---------- Stored data ----------
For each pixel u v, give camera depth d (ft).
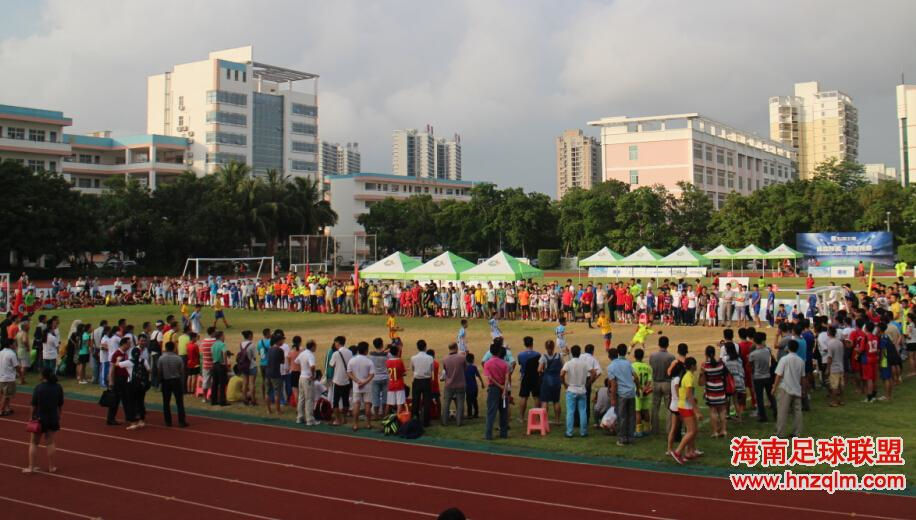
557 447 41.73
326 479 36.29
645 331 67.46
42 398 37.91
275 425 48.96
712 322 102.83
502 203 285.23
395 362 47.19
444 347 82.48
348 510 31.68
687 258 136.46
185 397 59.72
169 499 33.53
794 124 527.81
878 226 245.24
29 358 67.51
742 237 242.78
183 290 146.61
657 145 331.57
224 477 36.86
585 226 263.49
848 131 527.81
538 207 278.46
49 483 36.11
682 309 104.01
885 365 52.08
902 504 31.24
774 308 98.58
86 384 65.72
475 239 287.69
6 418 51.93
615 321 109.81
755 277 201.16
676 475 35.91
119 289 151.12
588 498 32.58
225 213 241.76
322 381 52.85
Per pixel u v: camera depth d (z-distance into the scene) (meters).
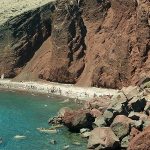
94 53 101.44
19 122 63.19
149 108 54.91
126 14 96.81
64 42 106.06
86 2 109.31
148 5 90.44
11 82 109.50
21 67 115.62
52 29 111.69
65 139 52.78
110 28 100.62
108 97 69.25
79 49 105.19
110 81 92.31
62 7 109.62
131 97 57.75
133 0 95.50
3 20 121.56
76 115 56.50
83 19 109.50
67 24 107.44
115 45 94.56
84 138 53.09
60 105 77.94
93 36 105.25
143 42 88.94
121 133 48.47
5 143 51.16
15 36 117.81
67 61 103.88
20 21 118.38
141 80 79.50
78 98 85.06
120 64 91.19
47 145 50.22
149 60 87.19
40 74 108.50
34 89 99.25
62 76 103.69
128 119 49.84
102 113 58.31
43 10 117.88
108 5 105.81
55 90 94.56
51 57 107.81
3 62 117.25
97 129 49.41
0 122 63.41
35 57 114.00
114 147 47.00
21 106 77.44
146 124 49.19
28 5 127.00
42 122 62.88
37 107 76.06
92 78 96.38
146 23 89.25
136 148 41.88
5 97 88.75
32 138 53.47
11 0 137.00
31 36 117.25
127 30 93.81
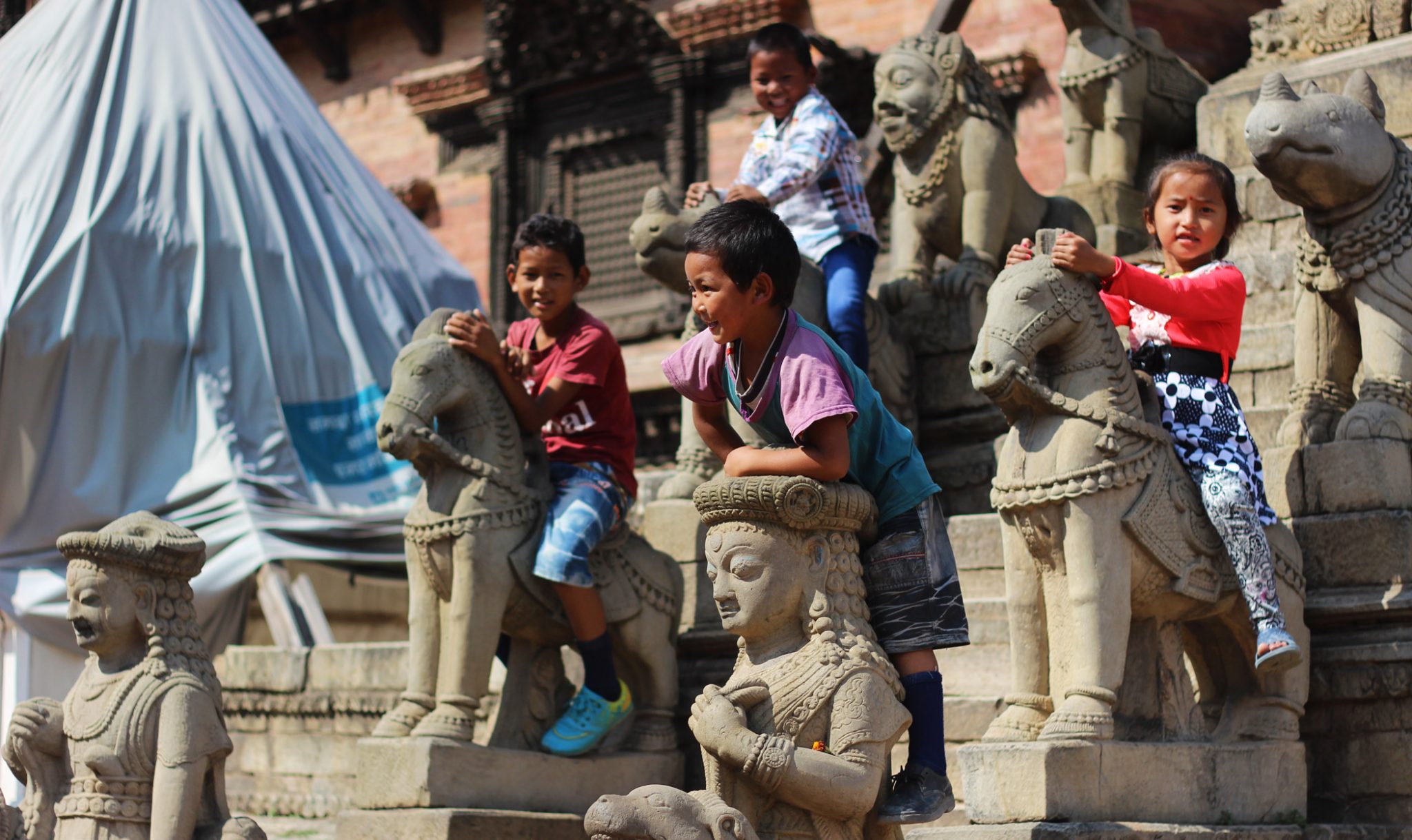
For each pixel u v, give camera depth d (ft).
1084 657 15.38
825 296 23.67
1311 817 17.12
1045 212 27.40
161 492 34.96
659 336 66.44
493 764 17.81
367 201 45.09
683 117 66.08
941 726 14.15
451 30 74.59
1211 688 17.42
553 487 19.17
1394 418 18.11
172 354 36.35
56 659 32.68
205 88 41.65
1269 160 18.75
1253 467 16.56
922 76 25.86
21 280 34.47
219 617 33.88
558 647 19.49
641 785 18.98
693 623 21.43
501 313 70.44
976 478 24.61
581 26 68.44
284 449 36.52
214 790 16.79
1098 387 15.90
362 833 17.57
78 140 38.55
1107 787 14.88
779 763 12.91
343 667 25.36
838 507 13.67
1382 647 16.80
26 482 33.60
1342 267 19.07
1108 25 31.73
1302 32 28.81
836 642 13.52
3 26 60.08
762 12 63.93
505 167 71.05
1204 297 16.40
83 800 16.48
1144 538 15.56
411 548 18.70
----------
§ Work instruction
Give back every entry in its exact wording, leaving the pictures out.

§ Solution to this task
For each pixel u v, give camera depth d (ft).
557 447 41.73
326 479 36.29
645 331 67.46
42 398 37.91
275 425 48.96
712 322 102.83
502 203 285.23
395 362 47.19
444 347 82.48
348 510 31.68
687 258 136.46
185 397 59.72
169 499 33.53
794 124 527.81
878 226 245.24
29 358 67.51
742 237 242.78
183 290 146.61
657 145 331.57
224 477 36.86
585 226 263.49
848 131 527.81
538 207 278.46
49 483 36.11
682 309 104.01
885 365 52.08
902 504 31.24
774 308 98.58
86 384 65.72
475 239 287.69
6 418 51.93
615 321 109.81
755 277 201.16
676 475 35.91
119 289 151.12
588 498 32.58
225 213 241.76
322 381 52.85
Per pixel u v: camera depth d (z-distance into the scene) (meters).
94 53 101.44
19 122 63.19
149 108 54.91
126 14 96.81
64 42 106.06
86 2 109.31
148 5 90.44
11 82 109.50
21 67 115.62
52 29 111.69
65 139 52.78
110 28 100.62
108 97 69.25
79 49 105.19
110 81 92.31
62 7 109.62
131 97 57.75
133 0 95.50
3 20 121.56
76 115 56.50
83 19 109.50
67 24 107.44
115 45 94.56
84 138 53.09
60 105 77.94
93 36 105.25
143 42 88.94
121 133 48.47
5 143 51.16
15 36 117.81
67 61 103.88
20 21 118.38
141 80 79.50
78 98 85.06
120 64 91.19
47 145 50.22
149 60 87.19
40 74 108.50
34 89 99.25
62 76 103.69
128 119 49.84
102 113 58.31
43 10 117.88
108 5 105.81
55 90 94.56
51 57 107.81
3 62 117.25
97 129 49.41
0 122 63.41
35 57 114.00
114 147 47.00
21 106 77.44
146 124 49.19
28 5 127.00
42 122 62.88
37 107 76.06
92 78 96.38
146 23 89.25
136 148 41.88
5 97 88.75
32 138 53.47
11 0 137.00
31 36 117.25
127 30 93.81
For each pixel u v, give camera depth d (ft).
1084 657 15.38
825 296 23.67
1311 817 17.12
1045 212 27.40
161 492 34.96
659 336 66.44
493 764 17.81
367 201 45.09
683 117 66.08
941 726 14.15
451 30 74.59
1211 688 17.42
553 487 19.17
1394 418 18.11
172 354 36.35
56 659 32.68
205 88 41.65
1269 160 18.75
1253 467 16.56
922 76 25.86
21 280 34.47
219 617 33.88
558 647 19.49
641 785 18.98
693 623 21.43
501 313 70.44
976 478 24.61
581 26 68.44
284 449 36.52
214 790 16.79
1098 387 15.90
362 833 17.57
78 140 38.55
1107 787 14.88
779 763 12.91
343 667 25.36
838 507 13.67
1382 647 16.80
26 482 33.60
1342 267 19.07
1108 25 31.73
1302 32 28.81
836 642 13.52
3 26 60.08
762 12 63.93
505 167 71.05
1204 297 16.40
83 800 16.48
1144 538 15.56
411 548 18.70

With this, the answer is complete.